Foreclosure Freeze – The Best Sites

Absolutely number one – Foreclosureblues. The writing is excellent and they are doing very well on staying on top of the situation. Read it! Here’s a quote –

The failure to uphold fiduciary duties of even a few larger institutions will put the entire banking system in doubt. What we witnessed in 2008 and early 2009 was a loss of trust, faith, confidence. It was a classic solvency crisis masquerading as a liquidity crisis – with doubt about which specific institutions had engaged in reckless behaviour putting a cloud over every bank in the entire system and causing liquidity to dry up economy-wide. When banks engage in unsafe and unsound business practices, they put the entire economy at risk in a way that you see in no other sector of the economy. This is why regulators in the US are supposed to take prompt corrective action in closing insolvent institutions and those institutions with unsafe and unsound business practices.

Rortybomb is fantastic. Read it! This guy is sharp and he keeps an eye on the rest of the internet that I can only envy.

I think a simple dose of game theory helps with these things. Given that servicers are being sued by their investors, wouldn’t they want a moratorium, want the government to step in with a heavy-hand and lend credibility? Nobody believes them, and nobody has a reason to. And I can’t tell what is scarier: that Bank of America knows it isn’t credible here, and just wants to hope it goes away, or Bank of America is simply too large, complicated and poorly functioning to figure out and/or learn whether or not they have a problem here.

How’s that returns to scale in banking working out for everyone?

Another site I recommend you check regularly with is National Foreclosure News. They keep tabs on the news across the nation on the foreclosure crisis. It gives you a good feel for how the whole thing is playing out in the media. It doesn’t take long to scan one days entry. So, it’s a good place to go for a summary picture of the foreclosure mess.

The web site, Living Lies, is very good place to go. However, it’s really for attorneys. Nevertheless for the layman there is still a lot of interesting stuff there.

$hame the Banks is another good web site. It’s definitely got some teeth. I really like it. There is a lot of material on this site. Here’s a quote.

After years of high-flying success and millions of dollars in profits, the future suddenly looks grim for the Law Offices of David J. Stern. The firm, which was the subject of a long MoJo investigation published in August, used to be one of the nation’s most powerful “foreclosure mills,” those assembly line-like operations that handle hundreds of thousands of foreclosure cases for the nation’s largest mortgage companies.

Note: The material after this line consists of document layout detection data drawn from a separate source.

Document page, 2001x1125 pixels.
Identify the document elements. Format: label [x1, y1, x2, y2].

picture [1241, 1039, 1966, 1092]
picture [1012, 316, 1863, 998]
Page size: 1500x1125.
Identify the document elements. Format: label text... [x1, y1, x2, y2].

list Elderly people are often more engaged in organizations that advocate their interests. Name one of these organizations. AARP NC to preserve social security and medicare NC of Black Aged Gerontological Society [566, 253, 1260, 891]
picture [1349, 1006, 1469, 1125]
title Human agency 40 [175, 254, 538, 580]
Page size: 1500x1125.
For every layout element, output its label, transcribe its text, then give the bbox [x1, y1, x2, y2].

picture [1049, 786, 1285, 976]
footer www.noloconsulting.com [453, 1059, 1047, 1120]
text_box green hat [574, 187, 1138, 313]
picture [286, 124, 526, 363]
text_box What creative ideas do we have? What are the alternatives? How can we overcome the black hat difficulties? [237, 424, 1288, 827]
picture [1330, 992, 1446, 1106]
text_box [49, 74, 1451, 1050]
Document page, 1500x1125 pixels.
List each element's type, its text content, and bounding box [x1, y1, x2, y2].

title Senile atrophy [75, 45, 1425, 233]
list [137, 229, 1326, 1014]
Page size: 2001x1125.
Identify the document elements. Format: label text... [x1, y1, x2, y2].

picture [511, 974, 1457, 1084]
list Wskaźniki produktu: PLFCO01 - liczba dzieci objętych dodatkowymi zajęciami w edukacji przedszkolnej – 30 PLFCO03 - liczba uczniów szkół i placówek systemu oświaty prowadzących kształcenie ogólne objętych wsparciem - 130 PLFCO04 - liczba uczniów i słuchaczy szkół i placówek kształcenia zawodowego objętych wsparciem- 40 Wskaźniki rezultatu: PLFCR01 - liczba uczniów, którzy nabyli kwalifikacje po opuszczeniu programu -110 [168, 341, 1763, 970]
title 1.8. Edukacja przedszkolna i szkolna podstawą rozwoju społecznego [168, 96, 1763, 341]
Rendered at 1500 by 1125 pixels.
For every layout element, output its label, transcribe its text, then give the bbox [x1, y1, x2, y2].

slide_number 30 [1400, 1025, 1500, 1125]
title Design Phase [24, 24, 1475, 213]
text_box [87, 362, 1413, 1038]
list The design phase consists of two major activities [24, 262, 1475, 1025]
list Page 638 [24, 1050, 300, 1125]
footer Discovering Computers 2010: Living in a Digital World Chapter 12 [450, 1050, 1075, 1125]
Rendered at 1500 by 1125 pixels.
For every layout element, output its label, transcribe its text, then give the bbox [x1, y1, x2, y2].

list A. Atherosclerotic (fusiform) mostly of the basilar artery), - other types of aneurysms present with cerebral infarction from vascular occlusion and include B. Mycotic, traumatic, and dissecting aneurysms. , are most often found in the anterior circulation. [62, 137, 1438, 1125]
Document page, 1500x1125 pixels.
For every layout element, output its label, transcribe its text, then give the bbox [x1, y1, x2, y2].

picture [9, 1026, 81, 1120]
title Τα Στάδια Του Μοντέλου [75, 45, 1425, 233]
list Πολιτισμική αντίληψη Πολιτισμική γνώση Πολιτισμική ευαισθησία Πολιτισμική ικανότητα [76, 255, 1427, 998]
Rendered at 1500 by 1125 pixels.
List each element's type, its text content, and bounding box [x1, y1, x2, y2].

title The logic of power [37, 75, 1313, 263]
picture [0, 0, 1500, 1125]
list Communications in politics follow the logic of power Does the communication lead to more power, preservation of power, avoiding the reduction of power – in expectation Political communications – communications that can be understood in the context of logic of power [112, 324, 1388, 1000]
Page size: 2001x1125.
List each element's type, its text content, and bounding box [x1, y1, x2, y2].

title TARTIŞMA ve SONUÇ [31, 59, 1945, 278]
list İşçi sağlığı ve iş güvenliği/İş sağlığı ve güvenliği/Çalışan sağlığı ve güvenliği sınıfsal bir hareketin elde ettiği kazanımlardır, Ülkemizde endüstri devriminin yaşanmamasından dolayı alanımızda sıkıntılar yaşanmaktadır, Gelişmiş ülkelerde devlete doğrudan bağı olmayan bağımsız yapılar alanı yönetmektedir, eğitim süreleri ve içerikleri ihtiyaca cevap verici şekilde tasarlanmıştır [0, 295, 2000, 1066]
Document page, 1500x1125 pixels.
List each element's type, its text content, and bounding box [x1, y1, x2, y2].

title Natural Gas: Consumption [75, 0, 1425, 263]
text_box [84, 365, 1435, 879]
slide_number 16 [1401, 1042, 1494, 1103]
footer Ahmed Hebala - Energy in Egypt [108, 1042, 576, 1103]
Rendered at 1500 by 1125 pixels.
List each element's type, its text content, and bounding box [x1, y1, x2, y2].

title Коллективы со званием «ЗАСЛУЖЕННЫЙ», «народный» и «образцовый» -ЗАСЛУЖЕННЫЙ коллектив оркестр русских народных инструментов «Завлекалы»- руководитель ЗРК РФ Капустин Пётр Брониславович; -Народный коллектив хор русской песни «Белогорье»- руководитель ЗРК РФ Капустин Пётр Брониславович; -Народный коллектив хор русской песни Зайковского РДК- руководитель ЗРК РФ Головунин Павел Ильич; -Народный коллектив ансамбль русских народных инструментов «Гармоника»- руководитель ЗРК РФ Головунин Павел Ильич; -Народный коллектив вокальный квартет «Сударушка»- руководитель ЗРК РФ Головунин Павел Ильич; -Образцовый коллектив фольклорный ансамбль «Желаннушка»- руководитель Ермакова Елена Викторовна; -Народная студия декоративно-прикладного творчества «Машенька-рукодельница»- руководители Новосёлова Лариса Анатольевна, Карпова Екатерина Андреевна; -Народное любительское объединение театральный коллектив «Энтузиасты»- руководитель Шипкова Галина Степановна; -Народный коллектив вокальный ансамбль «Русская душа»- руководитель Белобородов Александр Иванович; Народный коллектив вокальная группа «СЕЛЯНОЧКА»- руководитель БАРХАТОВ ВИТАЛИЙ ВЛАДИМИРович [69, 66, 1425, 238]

(In 2009 alone, the Stern firm handled 70,382 foreclosure cases.) But in the past few months, the corner-cutting and alleged fraud in the foreclosure business, as described in my August story, erupted into a national scandal. As a result, the Stern firm has seen its fortunes plummet, with major clients, like Fannie Mae, Freddie Mac, and Citigroup, cutting ties to Stern. Stern’s operation has also laid off hundreds of employees in recent weeks.

This is a realtor site but the guy has some independent thoughts. It’s a brand new site, so you might check it from time to time and see how it develops. It’s called Gilbertazrealtor’s Blog.

That’s my best advice at this time. As the crisis continues there will be other web sites dealing with the issue. I’ll try to get them up as quickly as I can.